ANY doubts that man will eventually destroy Planet Earth must surely have disappeared with the sinking of the tanker Prestige off the Spanish coast and the spillage of 77,000 tons (that's 20 million gallons) of fuel oil.

Pictures of the terrible damage inflicted on marine life and the communities who rely on fishing for their livelihood give some idea of the disaster facing Spain and Portugal.

A massive clean-up operation has been launched by European countries, not just the ones directly affected by the oil spillage. But no matter how determined and costly the damage-limitation exercise is, it will be many years before the 125 miles of beautiful coastline return to anything like normal. There are those in the local communities who believe they will never live to see that day. The stark facts emerging from the sinking make grim reading. The Prestige is 26-years-old, Liberian owned, registered in the Bahamas and run by a secretive Greek shipping dynasty. She was flying a flag of convenience.

She was one of a number of similar vessels, mass produced as quickly and as cheaply as possible in the booming Japanese shipyards in the 1970s. She was a single-hull tanker, and there were many others similarly 'engineered' including Erika, which sank off the coast of Britanny in late 1999, losing 30,000 tons of oil. Another was the Braer, which spilled 85,000 tons off the Shetlands in 1993, and the Aegean Sea, which a decade ago went aground in almost the same Spanish waters as Prestige, losing 74,000 tons of crude oil.

These single hull tankers are not due to go out of service until 2003 at the earliest, at the latest 2007. Others which meet anti-pollution standards can sail on until 2015. So how many more of these ticking time-bombs are going to break up and turn great swathes of the ocean and coast lines into black, slimy graveyards?

The awful truth is that as long as we continue to depend on oil and petrol-powered machines, corners will be cut; profit will be put before safety and, more importantly, before the future of the planet and the climatic changes which are now so clearly in evidence.

I can remember when members of Greenpeace and the Green Party were viewed as alarmist 'anoraks' with nothing better to do with their time and money than mount pointless crusades against business conglomerates whom they considered were using the world's resources for their own, endless mega-profits.

That is no longer the case.

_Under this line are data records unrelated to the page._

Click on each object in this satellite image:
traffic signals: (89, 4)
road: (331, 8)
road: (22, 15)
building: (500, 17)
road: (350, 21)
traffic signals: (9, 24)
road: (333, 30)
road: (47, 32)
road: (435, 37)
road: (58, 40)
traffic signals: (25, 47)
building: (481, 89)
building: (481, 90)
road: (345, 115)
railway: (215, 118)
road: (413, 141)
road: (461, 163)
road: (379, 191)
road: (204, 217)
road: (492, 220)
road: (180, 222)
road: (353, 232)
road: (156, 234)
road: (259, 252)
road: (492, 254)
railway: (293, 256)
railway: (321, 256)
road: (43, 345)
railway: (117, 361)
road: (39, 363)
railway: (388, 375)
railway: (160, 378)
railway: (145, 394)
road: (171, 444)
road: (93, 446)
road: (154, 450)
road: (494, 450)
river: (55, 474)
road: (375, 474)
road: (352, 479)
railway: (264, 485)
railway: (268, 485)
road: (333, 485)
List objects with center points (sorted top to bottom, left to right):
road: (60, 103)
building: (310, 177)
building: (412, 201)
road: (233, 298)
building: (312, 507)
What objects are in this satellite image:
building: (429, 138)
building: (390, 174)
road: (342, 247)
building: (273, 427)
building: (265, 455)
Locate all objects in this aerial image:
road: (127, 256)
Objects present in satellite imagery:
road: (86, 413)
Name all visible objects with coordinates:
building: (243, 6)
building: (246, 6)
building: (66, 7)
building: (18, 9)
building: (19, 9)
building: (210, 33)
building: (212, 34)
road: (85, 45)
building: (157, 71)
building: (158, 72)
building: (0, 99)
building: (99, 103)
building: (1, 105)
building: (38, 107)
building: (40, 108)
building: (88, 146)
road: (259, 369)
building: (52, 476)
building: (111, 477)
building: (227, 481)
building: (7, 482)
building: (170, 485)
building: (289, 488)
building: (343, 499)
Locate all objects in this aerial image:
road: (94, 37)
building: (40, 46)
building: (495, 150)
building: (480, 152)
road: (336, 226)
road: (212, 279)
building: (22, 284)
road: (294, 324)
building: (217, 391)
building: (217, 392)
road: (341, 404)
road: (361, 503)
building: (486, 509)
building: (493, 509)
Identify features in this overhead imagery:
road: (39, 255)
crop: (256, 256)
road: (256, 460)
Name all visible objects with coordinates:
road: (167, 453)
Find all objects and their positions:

Rarely a day passes without disturbing reports of significant changes in climates globally. And disasters on a grand scale, like Chernobyl, and to a lesser degree, the oil tanker spillages, indicate that far from being harmless egg-heads, the Greens have a serious point to make.

They will never be a major political force. The fat cats will see to that. Nothing, absolutely nothing must stand in the way of profit. And if Spanish fishing industry are wiped out, so what? Who needs 'em?